* _Goal of the exercise_
Pick up the pull request discussion about gauge and counter metrics after its last sentence and continue it.

So I think - if 771 is considered mergeable today, I think 607 should also be - and if both are mergeable, I would prefer 607 to be based on the comparison above.

timeu commented 1 year ago

@petemounce: Thanks for the detailed comparison. @aelsabbahy: Based on the above table and comparison I would also prefer #607 especially because it avoids missing metrics because I have run into issues when previous metrics didn't exist in regards to alerting. Also I think that a counter would make more sense than a guage for the reasons @petemounce mentioned.

timeu commented 1 year ago

@petemounce: One difference I noticed between your PR and this one is that this one additonally adds the Property and ResourceId as a label to the metrics. I remember we discussed this and considered of making it configurable. I guess this will be left for a potential followup ?

petemounce commented 1 year ago

@timeu yes, that would be my intention; more scope later.

aelsabbahy commented 1 year ago

@mhuysamen and @t2d do you agree with the above?

I know @petemounce time is limited, but if #607 is the way to go, it's a minor merge conflict away from being mergeable. I'm willing to drop the whole metrics part of the chat, it can be a future iteration/improvement.

Hopefully we're very close on this

mhuysamen commented 1 year ago

I don't understand the gauge vs counter comments. Counters imply that there is state stored between subsequent checks, which means it's only of use when goss is running in serve mode.

* _Data_
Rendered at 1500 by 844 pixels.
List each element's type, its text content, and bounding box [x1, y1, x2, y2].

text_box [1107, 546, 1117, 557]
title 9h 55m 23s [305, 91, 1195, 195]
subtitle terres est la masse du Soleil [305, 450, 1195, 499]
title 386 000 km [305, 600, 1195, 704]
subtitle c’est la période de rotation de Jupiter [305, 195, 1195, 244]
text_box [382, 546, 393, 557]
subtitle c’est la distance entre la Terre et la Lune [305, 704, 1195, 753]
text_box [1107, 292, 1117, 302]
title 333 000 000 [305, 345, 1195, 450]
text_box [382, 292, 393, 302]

* _Solved exercise_
My patch only adds an output format for goss output. It's not meant to serve goss metrics (how many checks were done, total failed/succeeded, etc). This would have to be a specific implementation, exposing those generic metrics on a /metrics endpoint, and only useful in serve mode again, where counters do make sense.

Yes, I don't have tests, but as noted these can be added.

The missing values argument doesn't make sense either, since the output depends on which checks have been configured. We cannot determine which checks will be performed/configured. Dealing with missing metrics is more relevant in summaries, where counters for all the different types of checks are predetermined.

The gauge/counter selection could also be configurable, but adds complexity.

I don't particularly care which implementation is accepted, as long as someone is able to run goss and request a prometheus output. Either via serve, or via validate.

petemounce commented 1 year ago

My use-case is goss running in serve mode. It's used to implement health/readiness check endpoints for machines - the poller hits the endpoint every few seconds and the tests run. If tests fail 5x in a row, the machine is automatically killed and replaced.

607 returns the prometheus output for both serve (where it is available via the content-type negotiation that #609 implemented) and the one-shot validate command.

mhuysamen commented 1 year ago

Then #607 being more complete, should be the one to be merged.

aelsabbahy commented 1 year ago

607 has been merged, so I am closing this for now.

Next goss release will have #607 in it.

Follow up PRs welcome, glad to see this finally get completed =)

Thank you all for your patience and contribution.. this was a pretty large effort and lots of opinions on the matter.

Thank you again!